Image Transfer Grade: B-
Audio Transfer Review: This disc utilizes a French stereo transfer that clearly presents the tense sounds of this suspenseful drama. The words spoken are easily heard, and atmospheric sounds spring nicely from the front speakers. The only noticeable problem with this track are several audio splices that cut right into the dialogue. They only last for several seconds, but they are noticeable and do cause a few problems.
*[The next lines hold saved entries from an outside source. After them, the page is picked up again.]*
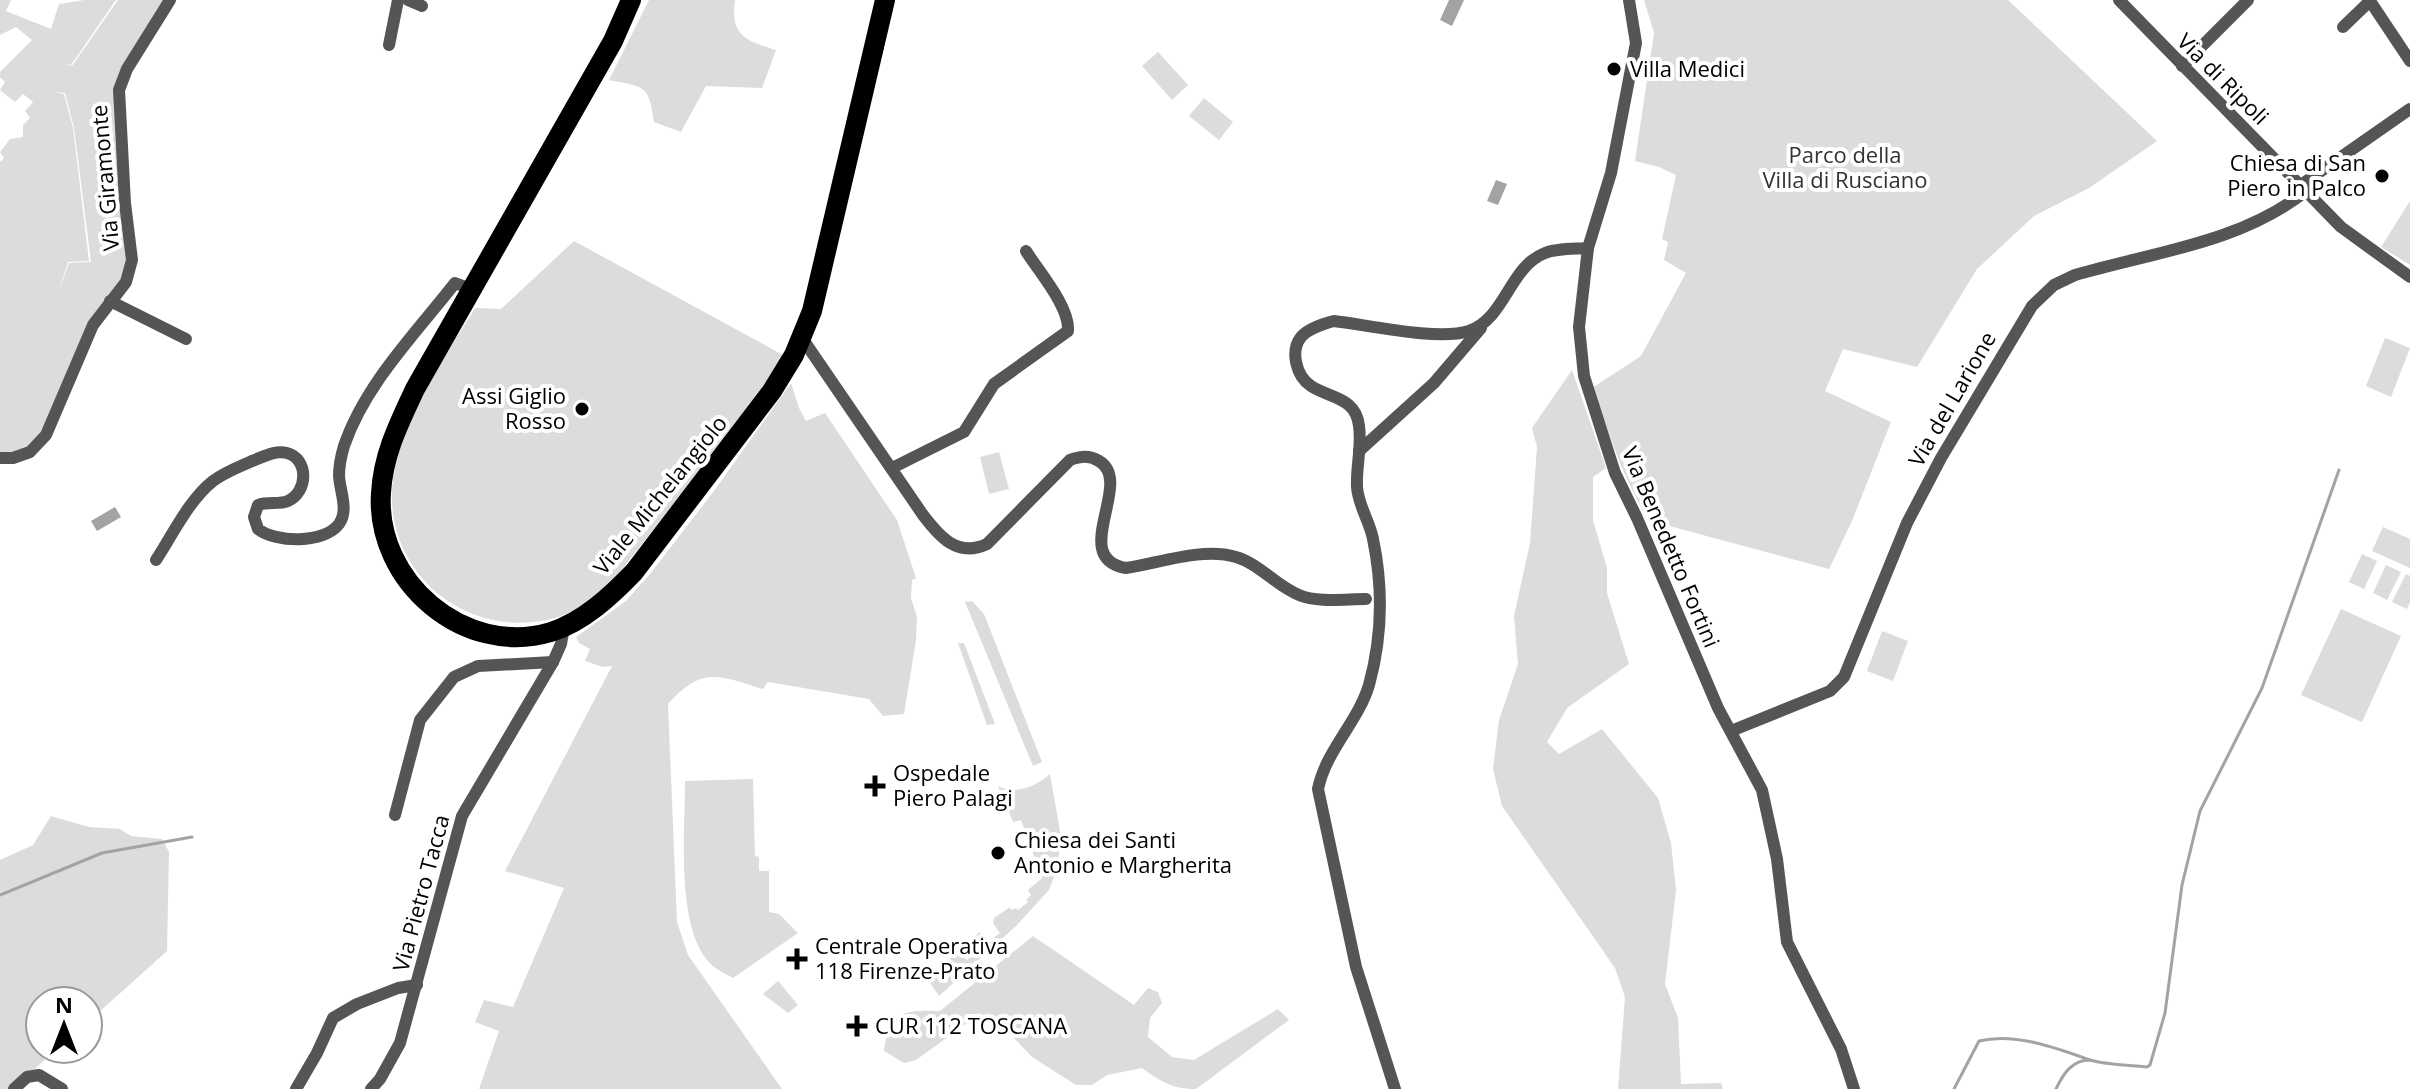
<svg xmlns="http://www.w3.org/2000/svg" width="2410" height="1089" font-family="'Open Sans',sans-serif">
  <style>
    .green { fill: #dcdcdc; fill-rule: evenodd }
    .water { fill: #a3a3a3 }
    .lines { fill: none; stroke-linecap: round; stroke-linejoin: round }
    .stream { stroke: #a3a3a3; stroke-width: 3 }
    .street { stroke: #555; stroke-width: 12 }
    .primary { stroke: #000; stroke-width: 20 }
    .poi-dot { fill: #000; stroke: #fff; stroke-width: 3 }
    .labels { text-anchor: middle; stroke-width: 8; stroke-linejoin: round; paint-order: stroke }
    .poi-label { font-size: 22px; fill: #000; stroke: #fff; text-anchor: start }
    .street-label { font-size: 22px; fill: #000; stroke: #fff }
    .park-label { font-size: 22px; fill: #333; stroke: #fff }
  </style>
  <rect width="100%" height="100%" fill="#fff"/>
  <g class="green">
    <path d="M0 0H11L6 11 51 29 59 4 84 0H116L71 65 60 62 72 66 118 0H165L114 94 128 256 118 288 39 439 21 452 0 453V162L4 158 0 152 10 139 23 137V125L30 118 25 111 33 102 23 94 15 102 0 90 5 82 0 77V72L32 40 16 27 0 35ZM54 92 65 93 74 128 91 262 69 263 58 293 68 262 89 261 73 128 64 94Z"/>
    <path d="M649 0H735C730 36 746 41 776 50L762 88 706 86 681 132 654 122C649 85 645 87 609 80Z"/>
    <path d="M1644 0H2008L2157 141 2089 188 2034 216 1977 269 1917 367 1843 349 1825 391 1891 422 1852 521 1829 569 1647 520 1621 466 1592 388 1641 356 1686 273 1664 260 1668 242 1662 239 1676 175 1659 167 1635 161 1654 33Z"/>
    <path d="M1158 52 1188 85 1172 100 1142 66Z"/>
    <path d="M1204 98 1233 122 1219 140 1189 116Z"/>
    <path d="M2410 201V265L2381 247Z"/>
    <path d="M574 241 785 356 768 383 617 576C598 594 577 613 551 619 468 639 388 576 392 490 396 428 443 360 475 308L501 309Z"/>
    <path d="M2385 338 2410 348 2391 397 2366 386Z"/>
    <path d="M1572 370 1606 468 1593 477V520L1607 568V593L1629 664 1567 708 1547 742 1559 754 1602 729 1658 798 1671 843 1676 890 1665 984 1678 1018 1681 1084 1721 1083 1723 1089H1618L1625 997 1615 968 1502 806 1493 769 1499 720 1518 664 1514 616 1530 543 1537 447 1532 428Z"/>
    <path d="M791 383 799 408 806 421 825 413 897 520 916 578 912 580 911 598 917 617 916 640 904 714 883 716 869 699 768 682 763 689C718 675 702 666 668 704L677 922 688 955 782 1089H479L499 1031 475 1022 484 1000 513 1007 564 888 505 871 612 666 603 667 585 661 590 649 579 643 576 637 626 601 650 574 714 491Z"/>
    <path d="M999 452 1009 489 989 494 980 457Z"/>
    <path d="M2383 527 2410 539V568L2372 551Z"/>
    <path d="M2362 554 2377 561 2364 589 2349 582Z"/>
    <path d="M2386 565 2401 572 2387 600 2373 593Z"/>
    <path d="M2406 574 2410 576V602L2407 609 2392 602Z"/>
    <path d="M972 601 984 614 1042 762 1033 766 965 602Z"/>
    <path d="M2341 609 2401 636 2362 722 2301 695Z"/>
    <path d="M1882 631 1908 641 1893 681 1867 671Z"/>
    <path d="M958 643H964L995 724 987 725Z"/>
    <path d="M1050 774 1061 837 1057 869 1049 890 1016 926 939 996 927 978 935 968 944 978 956 970 949 960 956 950 967 960 979 951 972 941 979 932 988 942 1000 933 993 923 994 918 1010 907 1011 910 1016 908 1018 910 1028 902 1026 900 1031 895 1028 890 1042 878 1021 820 1013 822 998 786C1015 795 1036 787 1050 774Z"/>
    <path d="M753 779 755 856 759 857V871H769V912L779 914 798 933 733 978C723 972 714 969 707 960 676 922 685 830 685 781Z"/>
    <path d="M51 816 89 827 120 829 131 836 162 839 169 852 167 951 88 1022V1001H40V1049H57L12 1089H0V860L33 845Z"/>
    <path d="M1033 936 1134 1005 1148 988 1158 992 1162 1003 1150 1018 1148 1037 1172 1057 1194 1060 1278 1009 1289 1020 1196 1089C1173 1089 1161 1082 1142 1068L1107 1075 1092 1085H1076L1032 1057 999 1022 980 1014 916 1060 904 1063 884 1051C889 1011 903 1010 940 1011Z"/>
    <path d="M778 981 798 1005 788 1013 763 994Z"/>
  </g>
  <g class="water">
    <path d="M1449 0H1464L1452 26 1440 20Z"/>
    <path d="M1496 180 1507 184 1498 205 1487 201Z"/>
    <path d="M115 507 121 517 97 531 91 521Z"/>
  </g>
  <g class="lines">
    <g class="stream">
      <path d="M0 895 102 853 192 837"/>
      <path d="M1954 1089 1979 1041C2014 1032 2057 1048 2090 1060 2107 1065 2129 1065 2147 1067L2150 1065 2165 1013 2182 885 2200 811 2262 688 2339 470"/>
      <path d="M2056 1089C2063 1074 2072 1060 2090 1060"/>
    </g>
    <g class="street">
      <path d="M408 0 422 6"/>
      <path d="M1629 0 1636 43 1611 173 1588 248 1579 327 1584 376 1615 473 1637 518 1718 708 1762 790 1777 859 1787 942 1841 1049 1854 1089"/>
      <path d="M2119 0 2341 227 2410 277"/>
      <path d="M2343 27 2370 1 2410 61"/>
      <path d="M389 45 398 0"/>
      <path d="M2182 66 2248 0"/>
      <path d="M2301 185 2410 109"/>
      <path d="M110 301 186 339"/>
      <path d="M802 338 923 515C939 536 957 558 987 544L1070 460C1081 456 1089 455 1099 461 1135 482 1068 558 1126 568 1160 563 1202 547 1236 557 1260 564 1276 586 1299 595 1318 603 1345 599 1366 599"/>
      <path d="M1359 451 1434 383 1481 328"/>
      <path d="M0 458H13L30 452 46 435 93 325 126 282 132 260 125 203 119 90 127 69 170 0"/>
      <path d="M892 468 964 432 994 384 1068 331C1070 307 1039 272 1026 251"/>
      <path d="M156 560C173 534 189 500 213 481 225 472 239 467 252 461 263 457 274 450 287 453 309 459 308 492 288 501 279 505 268 501 258 505L254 517 258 529C276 543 324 544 339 524 349 510 340 492 339 476 339 466 341 456 344 446 365 384 416 333 455 283L471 289"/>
      <path d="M1731 731 1830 691 1844 677 1907 523 1941 458 2032 306 2054 285 2075 275C2154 252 2240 243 2306 191"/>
      <path d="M395 815 420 720 454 677 478 666 553 662"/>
      <path d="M14 1089 27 1077 39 1075 62 1089"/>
      <path d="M296 1089 317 1053 333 1018 357 1004 398 988 417 985"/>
      <path d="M371 1089 380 1079 400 1043 462 816 553 662 561 644 564 627"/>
      <path d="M1395 1089 1356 967 1318 789C1326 750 1358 722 1369 685 1382 638 1383 587 1373 539 1370 522 1358 505 1357 487 1356 467 1362 446 1359 426 1356 397 1329 398 1311 386 1296 376 1290 351 1301 337 1309 328 1323 324 1334 321 1368 325 1438 341 1469 331 1506 318 1509 267 1545 253 1557 248 1575 249 1588 248"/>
    </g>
    <path class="primary" d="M631 0 613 41 415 389C399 423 383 455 381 493 375 581 464 658 551 632 583 622 611 596 634 572L772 391 794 355 812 311 885 0"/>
  </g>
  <g class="poi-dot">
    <circle cx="1614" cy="69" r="8"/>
    <circle cx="2382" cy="176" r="8"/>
    <circle cx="582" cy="409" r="8"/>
    <path d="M871 774h8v8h8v8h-8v8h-8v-8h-8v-8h8z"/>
    <circle cx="998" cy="853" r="8"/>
    <path d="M793 947h8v8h8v8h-8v8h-8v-8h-8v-8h8z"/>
    <path d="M853 1014h8v8h8v8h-8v8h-8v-8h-8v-8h8z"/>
  </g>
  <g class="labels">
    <g class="poi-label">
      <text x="1630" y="77">Villa Medici</text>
      <text x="2366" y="171" text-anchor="end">Chiesa di San<tspan x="2366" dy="25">Piero in Palco</tspan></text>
      <text x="566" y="404" text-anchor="end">Assi Giglio<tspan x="566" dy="25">Rosso</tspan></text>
      <text x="893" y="781">Ospedale<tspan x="893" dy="25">Piero Palagi</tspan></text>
      <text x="1014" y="848">Chiesa dei Santi<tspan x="1014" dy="25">Antonio e Margherita</tspan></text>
      <text x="815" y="954">Centrale Operativa<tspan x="815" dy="25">118 Firenze-Prato</tspan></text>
      <text x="875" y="1034">CUR 112 TOSCANA</text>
    </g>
    <g class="street-label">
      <text transform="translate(2223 79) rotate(45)" y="8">Via di Ripoli</text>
      <text transform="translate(105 178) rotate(-95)" y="8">Via Giramonte</text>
      <text transform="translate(1952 399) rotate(-60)" y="8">Via del Larione</text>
      <text transform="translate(660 495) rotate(-51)" y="8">Viale Michelangiolo</text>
      <text transform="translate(1671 547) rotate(67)" y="8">Via Benedetto Fortini</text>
      <text transform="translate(421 893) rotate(-75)" y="8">Via Pietro Tacca</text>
    </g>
    <g class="park-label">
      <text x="1845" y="163">Parco della<tspan x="1845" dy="25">Villa di Rusciano</tspan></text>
    </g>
  </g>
  <g transform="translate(64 1025)"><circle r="38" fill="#ffffff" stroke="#999999" stroke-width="2"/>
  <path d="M0-6L14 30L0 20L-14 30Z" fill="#000000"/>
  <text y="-12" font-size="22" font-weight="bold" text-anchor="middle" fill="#000000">N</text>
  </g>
</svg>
It is nothing drastic to hear these few quiet spots, but it does lower the grade of a decent transfer.
Audio Transfer Grade: B-
Disc ExtrasStatic menu
Scene Access with 6 cues and remote access
Subtitles/Captions in English with remote access
Cast and Crew Filmographies
1 Original Trailer(s)
9 Other Trailer(s) featuring The 400 Blows (Les Quatre cents coups), Jules and Jim (Jules et Jim), Two English Girls (Les Deux anglaises et le continent), The Last Metro (Le denier métro), The Woman Next Door (La Femme d'à côté), Confidentially Yours (Vivement dimanche!), Stolen Kisses (Basiers volés), Bed & Board (Domicile conjugal) and Love on the Run (L'Amour en fuite)
Extras Grade: C-
Final CommentsAlthough not one of François Truffaut's best films, The Soft Skin still offers an interesting portrayal of an unfortunate man. The story offers few moments of pure happiness, and a cloud of impending dread hangs above each scene. However, an excellent cast and some intriguing direction keep things moving and make it a worthwhile choice.